-- Supplied material follows --
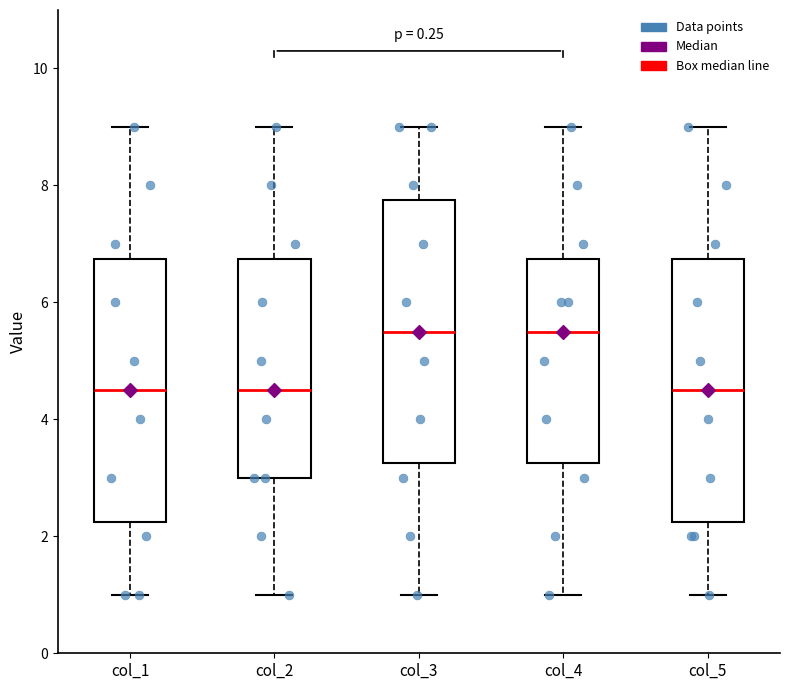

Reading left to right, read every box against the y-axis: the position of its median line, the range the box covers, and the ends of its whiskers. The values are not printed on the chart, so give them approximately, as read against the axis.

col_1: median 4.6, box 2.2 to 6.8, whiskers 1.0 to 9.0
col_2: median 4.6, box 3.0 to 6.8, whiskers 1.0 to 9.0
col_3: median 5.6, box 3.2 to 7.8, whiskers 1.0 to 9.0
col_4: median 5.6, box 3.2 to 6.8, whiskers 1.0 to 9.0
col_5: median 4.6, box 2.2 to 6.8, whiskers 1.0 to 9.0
-- Supplied material concluded --
-- Supplied material follows --
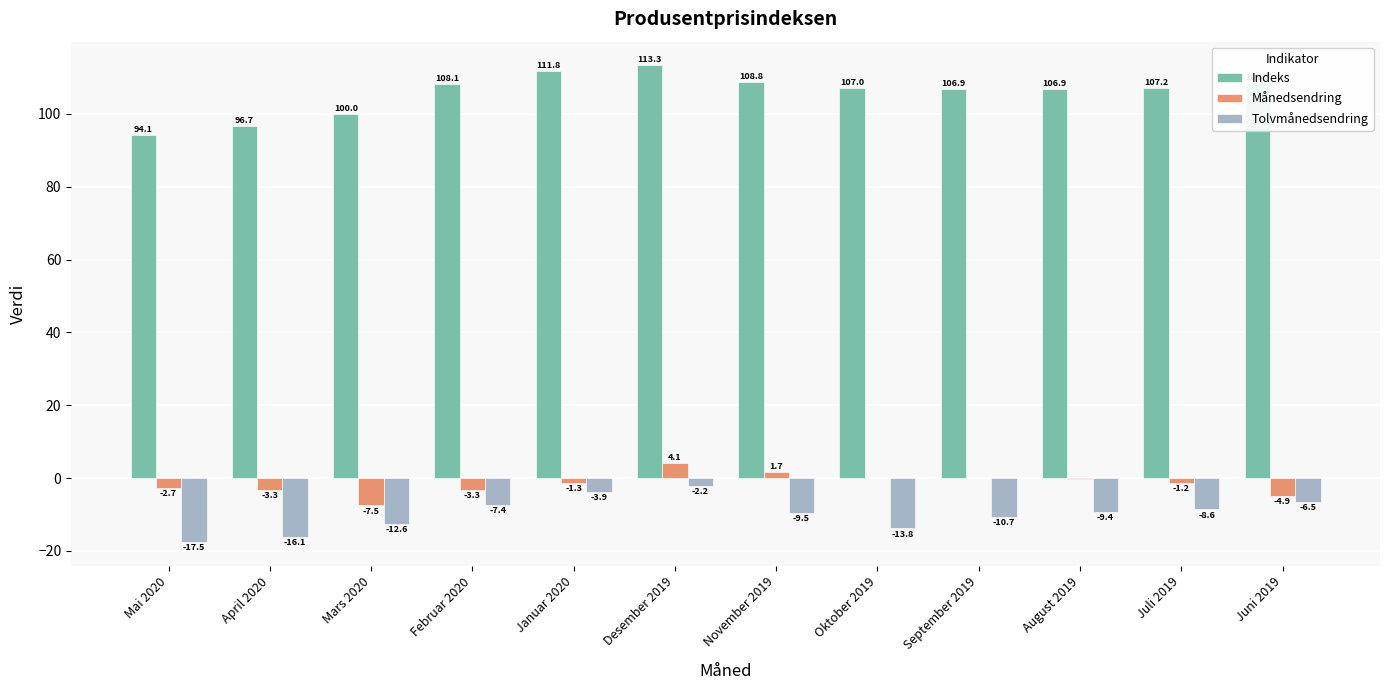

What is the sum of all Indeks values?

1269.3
-- Supplied material concluded --
-- Supplied material follows --
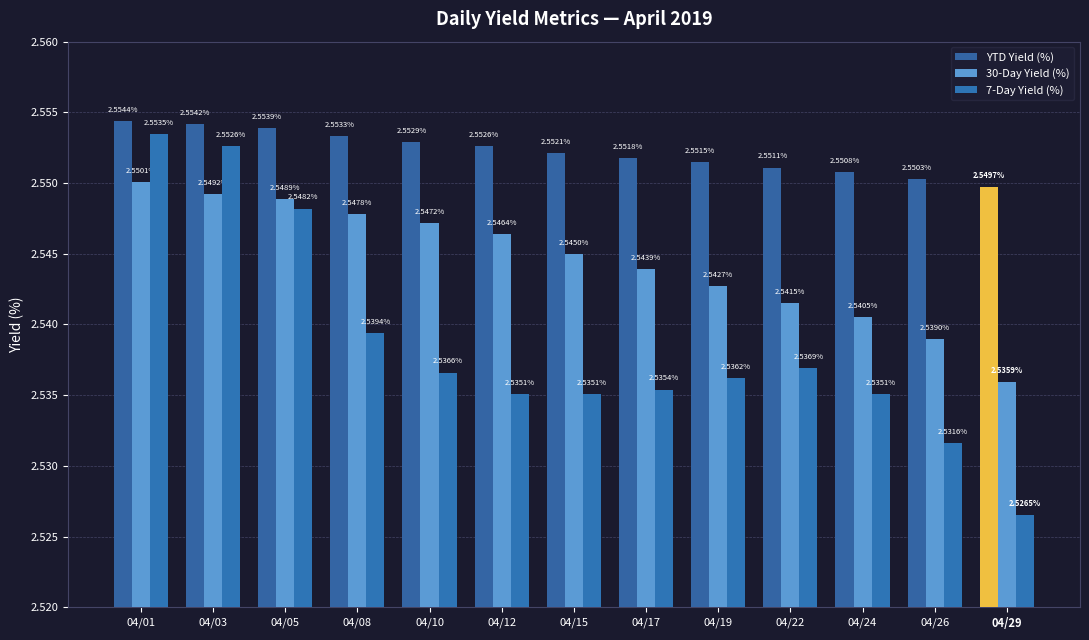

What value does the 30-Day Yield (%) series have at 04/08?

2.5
-- Supplied material concluded --
**Work to complete**.
Reproduce only the lines starting with the line with "col_1: median 4.6, box" and going on through the line with "col_5: median 4.6, box", switching "whiskers" to "whisker span" and leaving everything else unchanged.

**Output below**.
col_1: median 4.6, box 2.2 to 6.8, whisker span 1.0 to 9.0
col_2: median 4.6, box 3.0 to 6.8, whisker span 1.0 to 9.0
col_3: median 5.6, box 3.2 to 7.8, whisker span 1.0 to 9.0
col_4: median 5.6, box 3.2 to 6.8, whisker span 1.0 to 9.0
col_5: median 4.6, box 2.2 to 6.8, whisker span 1.0 to 9.0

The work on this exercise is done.